AUSTIN, Texas (CN) – A ransomware cyberattack took down the systems of 23 local governments in Texas, state officials said over the weekend.
The Texas Department of Information Resources said the attack came Friday morning, with most of the targets being “small local” governments it did not identify. It said no statewide systems or networks were affected.
“At this time, the evidence gathered indicates the attacks came from one single threat actor,” the agency said in a statement. “Investigations into the origin of this attack are ongoing; however, response and recovery are the priority at this time.”
The Texas Department of Public Safety, Department of Homeland Security and FBI are all involved in the investigation.
Ransomware is maliciously written programs that, when opened through email, can encrypt files on a system and allow hackers to extort money in exchange for unlocking the files.
The hackers apparently broke into the city’s system when an employee clicked on an email link that allowed them to upload malware. The city also suffered a disabled email system; employees and vendors had to be paid by check rather than direct deposit, and 911 dispatchers were unable to enter calls into the computer. The city denied there was any delay in emergency services’ response times.
Texas officials did not reveal the amounts of ransom demanded in Friday’s attack.

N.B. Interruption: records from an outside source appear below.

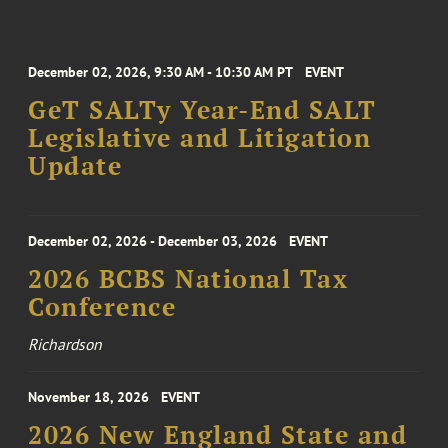
December 02, 2026, 9:30 AM - 10:30 AM PT
EVENT
GeT SALTy Year-End SALT
Legislative and Litigation
Update
December 02, 2026 - December 03, 2026
EVENT
2026 BCBS National Tax
Conference
Richardson
November 18, 2026
EVENT
2026 New England State and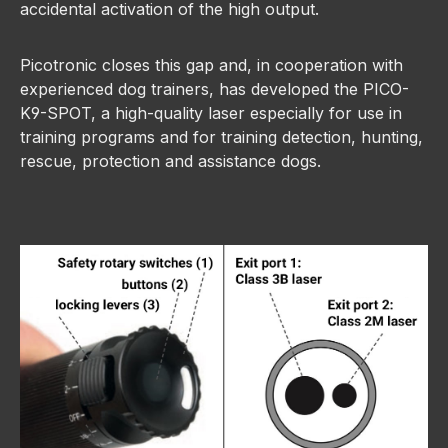
accidental activation of the high output.
Picotronic closes this gap and, in cooperation with
experienced dog trainers, has developed the PICO-
K9-SPOT, a high-quality laser especially for use in
training programs and for training detection, hunting,
rescue, protection and assistance dogs.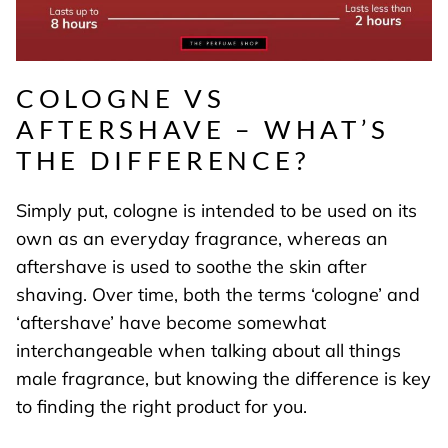
COLOGNE VS
AFTERSHAVE – WHAT’S
THE DIFFERENCE?
Simply put, cologne is intended to be used on its
own as an everyday fragrance, whereas an
aftershave is used to soothe the skin after
shaving. Over time, both the terms ‘cologne’ and
‘aftershave’ have become somewhat
interchangeable when talking about all things
male fragrance, but knowing the difference is key
to finding the right product for you.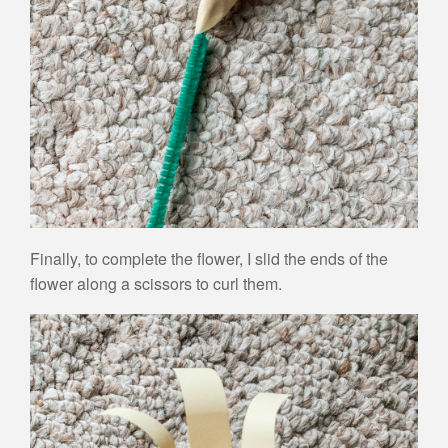
Finally, to complete the flower, I slid the ends of the
flower along a scissors to curl them.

According to FBI statistics, 1,493 ransomware attacks were reported nationwide last year, with victims paying $3.6 million to hackers.
A recent poll from the Pew Research Center indicated Americans are more concerned about cyberattacks originating from other countries than the Islamic State terrorist group or the North Korean government.
The poll, released in late July, reported that 74% of the public rates foreign cyberattacks as a hazard, compared to 53% for ISIS and 53% for North Korea.
In mid-July, California officials issued findings of an audit that concluded that 21 of 33 state agencies were at risk for hacks due to lax information technology protocols.
The audit cited a case in which an agency under the military refused a recommendation to change its default password for nearly 16 months. Another agency had not fixed security flaws identified in 2013.